Yes, each lodge here should have an appointed Mentor. Of course, your proposer should always be a good point of contact and assistance. I was lucky in that, along with the above, my father in law is a very experienced mason and good ritualist who spent most of the time between my first and second drilling me on my questions before passing. 

Sent from my D5803 using Tapatalk


----------



## MarkR (Dec 1, 2016)

Ripcord22A said:


> What if he wasnt present at the initiation but has sat in lodge with him?


Just to be sure I remembered correctly, I cracked out the Minnesota Masonic Code.  It says:

"An Entered Apprentice or Fellowcraft Mason can visit only those degrees and then in company with one who actually saw him take them."


----------



## Scoops (Dec 1, 2016)

MarkR said:


> Just to be sure I remembered correctly, I cracked out the Minnesota Masonic Code.  It says:
> 
> "An Entered Apprentice or Fellowcraft Mason can visit only those degrees and then in company with one who actually saw him take them."


To the best of my knowledge the UGLE Book of Constitutions contains no provisions like this and any MM vouching for an EA would merely have had to have sat with him in open lodge. 

Sent from my D5803 using Tapatalk


----------



## MeCorby (Dec 1, 2016)

Its has already been sorted  me and 9 other brothers will attend the initiation on the 8th Dec. Really looking forward to it 


Sent from my iPhone using My Freemasonry


----------



## Ripcord22A (Dec 1, 2016)

MarkR said:


> Just to be sure I remembered correctly, I cracked out the Minnesota Masonic Code.  It says:
> 
> "An Entered Apprentice or Fellowcraft Mason can visit only those degrees and then in company with one who actually saw him take them."

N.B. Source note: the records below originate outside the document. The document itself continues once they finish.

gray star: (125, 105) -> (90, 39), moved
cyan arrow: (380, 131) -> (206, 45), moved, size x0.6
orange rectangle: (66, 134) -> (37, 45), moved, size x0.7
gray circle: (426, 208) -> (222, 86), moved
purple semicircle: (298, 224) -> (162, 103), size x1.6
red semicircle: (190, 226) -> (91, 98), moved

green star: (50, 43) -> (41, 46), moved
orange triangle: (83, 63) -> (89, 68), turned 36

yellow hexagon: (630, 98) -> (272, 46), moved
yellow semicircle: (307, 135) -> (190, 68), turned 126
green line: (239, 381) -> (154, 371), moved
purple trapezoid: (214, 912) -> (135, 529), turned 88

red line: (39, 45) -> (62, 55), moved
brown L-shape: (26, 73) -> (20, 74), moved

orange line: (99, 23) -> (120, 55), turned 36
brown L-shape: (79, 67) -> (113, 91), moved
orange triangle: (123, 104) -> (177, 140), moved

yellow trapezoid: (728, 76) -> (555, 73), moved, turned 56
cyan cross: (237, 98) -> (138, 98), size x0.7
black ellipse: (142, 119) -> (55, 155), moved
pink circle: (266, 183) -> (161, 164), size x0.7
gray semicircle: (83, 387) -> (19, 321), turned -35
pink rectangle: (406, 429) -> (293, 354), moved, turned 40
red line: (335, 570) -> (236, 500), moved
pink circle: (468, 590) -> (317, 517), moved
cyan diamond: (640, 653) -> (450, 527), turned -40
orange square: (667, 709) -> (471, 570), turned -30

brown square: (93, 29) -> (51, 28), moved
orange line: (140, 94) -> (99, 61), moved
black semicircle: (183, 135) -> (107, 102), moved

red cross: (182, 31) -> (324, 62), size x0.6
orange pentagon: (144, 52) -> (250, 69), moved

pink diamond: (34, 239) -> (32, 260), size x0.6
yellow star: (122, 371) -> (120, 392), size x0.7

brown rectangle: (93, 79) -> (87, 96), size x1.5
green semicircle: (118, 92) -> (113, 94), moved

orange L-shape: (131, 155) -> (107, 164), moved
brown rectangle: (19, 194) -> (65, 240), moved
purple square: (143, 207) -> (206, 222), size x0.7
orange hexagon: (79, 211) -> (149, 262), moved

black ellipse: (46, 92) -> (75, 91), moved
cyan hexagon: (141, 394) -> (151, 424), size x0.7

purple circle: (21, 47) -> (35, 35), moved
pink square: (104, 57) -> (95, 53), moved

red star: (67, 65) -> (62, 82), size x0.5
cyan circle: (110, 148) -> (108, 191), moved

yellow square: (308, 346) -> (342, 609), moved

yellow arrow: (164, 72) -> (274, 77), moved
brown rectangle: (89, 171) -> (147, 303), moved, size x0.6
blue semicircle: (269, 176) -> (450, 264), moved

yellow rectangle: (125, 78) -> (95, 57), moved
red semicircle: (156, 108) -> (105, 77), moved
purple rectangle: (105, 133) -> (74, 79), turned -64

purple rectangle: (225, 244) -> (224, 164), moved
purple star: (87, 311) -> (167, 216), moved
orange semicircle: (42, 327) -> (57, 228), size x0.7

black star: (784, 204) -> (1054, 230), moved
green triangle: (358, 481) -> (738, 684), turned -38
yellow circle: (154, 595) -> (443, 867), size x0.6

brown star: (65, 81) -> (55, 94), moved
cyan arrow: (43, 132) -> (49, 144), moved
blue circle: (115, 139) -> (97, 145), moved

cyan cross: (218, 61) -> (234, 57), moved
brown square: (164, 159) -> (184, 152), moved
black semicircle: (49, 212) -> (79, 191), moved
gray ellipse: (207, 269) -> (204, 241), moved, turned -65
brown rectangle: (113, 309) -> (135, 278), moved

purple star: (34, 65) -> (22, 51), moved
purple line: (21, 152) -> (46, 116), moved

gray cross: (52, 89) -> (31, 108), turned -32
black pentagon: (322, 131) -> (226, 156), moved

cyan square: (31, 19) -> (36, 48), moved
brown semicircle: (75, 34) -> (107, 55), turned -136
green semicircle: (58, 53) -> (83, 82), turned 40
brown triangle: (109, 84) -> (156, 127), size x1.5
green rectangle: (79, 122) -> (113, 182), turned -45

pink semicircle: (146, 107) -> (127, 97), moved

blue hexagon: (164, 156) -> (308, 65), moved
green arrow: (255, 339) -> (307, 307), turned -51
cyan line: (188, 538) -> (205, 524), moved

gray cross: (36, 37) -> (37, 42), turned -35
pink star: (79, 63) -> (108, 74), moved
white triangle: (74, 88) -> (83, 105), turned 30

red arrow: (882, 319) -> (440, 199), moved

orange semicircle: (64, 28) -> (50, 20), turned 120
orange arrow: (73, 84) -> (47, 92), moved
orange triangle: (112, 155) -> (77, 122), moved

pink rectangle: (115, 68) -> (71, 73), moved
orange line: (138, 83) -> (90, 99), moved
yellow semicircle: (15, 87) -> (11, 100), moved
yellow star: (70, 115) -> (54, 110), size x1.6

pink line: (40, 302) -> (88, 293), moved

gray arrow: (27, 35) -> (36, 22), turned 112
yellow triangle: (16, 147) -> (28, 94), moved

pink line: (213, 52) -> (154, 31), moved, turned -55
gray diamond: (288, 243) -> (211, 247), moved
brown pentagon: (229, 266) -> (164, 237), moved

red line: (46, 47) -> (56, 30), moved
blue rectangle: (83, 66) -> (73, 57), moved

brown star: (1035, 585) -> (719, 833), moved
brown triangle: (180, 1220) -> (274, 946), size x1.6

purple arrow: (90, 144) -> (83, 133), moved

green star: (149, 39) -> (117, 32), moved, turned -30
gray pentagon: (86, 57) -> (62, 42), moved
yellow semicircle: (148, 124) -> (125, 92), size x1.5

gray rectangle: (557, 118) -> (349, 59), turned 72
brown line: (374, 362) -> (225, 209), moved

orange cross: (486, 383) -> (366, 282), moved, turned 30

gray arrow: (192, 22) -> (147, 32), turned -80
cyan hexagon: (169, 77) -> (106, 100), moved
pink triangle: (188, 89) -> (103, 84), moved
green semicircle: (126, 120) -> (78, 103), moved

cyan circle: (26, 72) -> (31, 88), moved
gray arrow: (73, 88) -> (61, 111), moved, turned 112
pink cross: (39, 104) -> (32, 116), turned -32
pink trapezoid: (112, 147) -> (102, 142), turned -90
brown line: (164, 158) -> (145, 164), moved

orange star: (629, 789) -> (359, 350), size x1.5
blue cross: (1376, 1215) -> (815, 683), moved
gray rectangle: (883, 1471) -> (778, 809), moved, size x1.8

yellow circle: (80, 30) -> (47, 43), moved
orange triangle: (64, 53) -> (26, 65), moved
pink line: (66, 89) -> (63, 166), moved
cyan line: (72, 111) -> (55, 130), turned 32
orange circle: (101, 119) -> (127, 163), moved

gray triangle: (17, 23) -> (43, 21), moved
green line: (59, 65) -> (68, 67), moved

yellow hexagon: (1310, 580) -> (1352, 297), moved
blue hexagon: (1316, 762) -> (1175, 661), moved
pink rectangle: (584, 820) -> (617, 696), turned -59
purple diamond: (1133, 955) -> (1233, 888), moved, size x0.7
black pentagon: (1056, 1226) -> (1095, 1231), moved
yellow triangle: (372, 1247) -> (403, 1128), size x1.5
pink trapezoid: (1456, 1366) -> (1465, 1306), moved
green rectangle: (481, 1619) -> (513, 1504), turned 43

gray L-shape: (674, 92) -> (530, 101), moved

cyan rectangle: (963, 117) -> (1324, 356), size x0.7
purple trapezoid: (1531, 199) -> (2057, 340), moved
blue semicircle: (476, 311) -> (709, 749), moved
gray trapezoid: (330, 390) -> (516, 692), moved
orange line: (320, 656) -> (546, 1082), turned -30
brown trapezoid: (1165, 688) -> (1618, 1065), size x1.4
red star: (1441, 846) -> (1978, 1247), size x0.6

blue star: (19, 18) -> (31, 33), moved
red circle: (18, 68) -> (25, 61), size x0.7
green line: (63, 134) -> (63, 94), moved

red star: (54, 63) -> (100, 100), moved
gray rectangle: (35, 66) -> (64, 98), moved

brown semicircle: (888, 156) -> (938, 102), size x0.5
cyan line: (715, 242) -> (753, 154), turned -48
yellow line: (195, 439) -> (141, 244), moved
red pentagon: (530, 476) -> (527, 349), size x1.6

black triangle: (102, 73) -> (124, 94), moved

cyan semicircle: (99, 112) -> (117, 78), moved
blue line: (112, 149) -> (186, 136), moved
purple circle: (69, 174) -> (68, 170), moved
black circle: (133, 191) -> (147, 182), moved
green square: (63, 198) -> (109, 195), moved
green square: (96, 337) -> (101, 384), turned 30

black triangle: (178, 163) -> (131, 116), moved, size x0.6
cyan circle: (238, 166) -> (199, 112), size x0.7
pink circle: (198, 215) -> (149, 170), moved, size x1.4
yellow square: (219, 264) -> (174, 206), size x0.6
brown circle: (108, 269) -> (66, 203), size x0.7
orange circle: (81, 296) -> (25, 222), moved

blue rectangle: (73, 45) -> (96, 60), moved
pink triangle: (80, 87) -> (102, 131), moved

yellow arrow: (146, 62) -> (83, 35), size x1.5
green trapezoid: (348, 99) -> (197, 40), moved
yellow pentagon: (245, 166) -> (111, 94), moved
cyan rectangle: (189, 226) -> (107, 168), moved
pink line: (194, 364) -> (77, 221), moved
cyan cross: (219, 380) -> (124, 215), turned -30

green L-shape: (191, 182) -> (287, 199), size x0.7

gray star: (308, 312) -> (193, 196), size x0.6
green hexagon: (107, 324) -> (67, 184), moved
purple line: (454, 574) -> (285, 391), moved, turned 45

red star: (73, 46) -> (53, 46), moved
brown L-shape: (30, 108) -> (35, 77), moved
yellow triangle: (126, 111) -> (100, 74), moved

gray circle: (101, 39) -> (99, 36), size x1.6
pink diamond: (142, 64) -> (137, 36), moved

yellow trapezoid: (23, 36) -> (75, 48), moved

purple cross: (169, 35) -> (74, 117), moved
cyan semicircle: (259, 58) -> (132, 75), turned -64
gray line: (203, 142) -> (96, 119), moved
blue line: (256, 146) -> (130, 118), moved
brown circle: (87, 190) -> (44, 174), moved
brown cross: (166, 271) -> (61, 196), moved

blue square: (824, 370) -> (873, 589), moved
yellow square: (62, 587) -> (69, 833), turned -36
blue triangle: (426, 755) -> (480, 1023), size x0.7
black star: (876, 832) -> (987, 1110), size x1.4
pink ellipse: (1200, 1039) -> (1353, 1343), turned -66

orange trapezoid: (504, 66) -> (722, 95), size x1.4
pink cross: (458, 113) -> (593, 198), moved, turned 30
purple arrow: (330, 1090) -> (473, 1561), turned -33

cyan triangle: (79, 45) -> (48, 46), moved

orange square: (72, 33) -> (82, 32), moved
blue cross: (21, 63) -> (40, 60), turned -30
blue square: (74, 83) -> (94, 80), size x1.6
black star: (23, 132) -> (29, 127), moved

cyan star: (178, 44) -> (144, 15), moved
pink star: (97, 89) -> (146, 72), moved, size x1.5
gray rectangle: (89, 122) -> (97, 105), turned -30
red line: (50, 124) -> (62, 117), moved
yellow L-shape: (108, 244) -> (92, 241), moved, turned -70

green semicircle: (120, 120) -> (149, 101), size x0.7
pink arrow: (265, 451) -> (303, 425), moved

Im both my jurisdictions just need a MM to vouch...in order to vouch must have say in lodge with said brother

Sent from my LG-H811 using My Freemasonry mobile app


----------



## acjohnson53 (Dec 1, 2016)

Any Profane I petitioned I would be there from initiation to raising and beyond. Me personally I wouldn't recommend an Entered Apprentice to visit other Lodges until he has been raised. That's my personal opinion... Other Grand Lodges are different...


----------



## Ripcord22A (Dec 1, 2016)

Not talkijg about GLs 

Sent from my LG-H811 using My Freemasonry mobile app


----------



## Bloke (Dec 1, 2016)

Ripcord22A said:


> Not talkijg about GLs
> 
> Sent from my LG-H811 using My Freemasonry mobile app



My GL is better than your GL


----------



## MRichard (Dec 1, 2016)

Bloke said:


> My GL is better than your GL



Lol.


----------



## Brother JC (Dec 1, 2016)

Bloke said:


> My GL is better than your GL



Yeah, but I have three. So there.


----------



## Bill Lins (Dec 1, 2016)

acjohnson53 said:


> I wouldn't recommend an Entered Apprentice to visit other Lodges until he has been raised.


I wouldn't take an EA to other Lodges for an ordinary meeting but I've found that EAs who have witnessed other EA degrees have an easier time learning & remembering the EA work. Seeing what they went through really seems to help. Likewise for the other degrees.


----------



## dfreybur (Dec 2, 2016)

Brother JC said:


> Yeah, but I have three. So there.



Both of could say -

My jurisdictions are more numerous. ;^)


----------



## acjohnson53 (Dec 3, 2016)

Y'all tripping, talking bout whose GL is better. That sudden be a discussion...So what if your GL is better than mine, it's all about them dues...Y'all bragging about whose GL is better....


----------



## MRichard (Dec 3, 2016)

acjohnson53 said:


> Y'all tripping, talking bout whose GL is better. That sudden be a discussion...So what if your GL is better than mine, it's all about them dues...Y'all bragging about whose GL is better....



Pretty sure they were joking around.


----------



## acjohnson53 (Dec 3, 2016)

i know


----------



## Benjamin Baxter (Dec 3, 2016)

Bill Lins said:


> I wouldn't take an EA to other Lodges for an ordinary meeting but I've found that EAs who have witnessed other EA degrees have an easier time learning & remembering the EA work. Seeing what they went through really seems to help. Likewise for the other degrees.


I am with Bill Lins. Seeing it without the sensory overload is helpful.


----------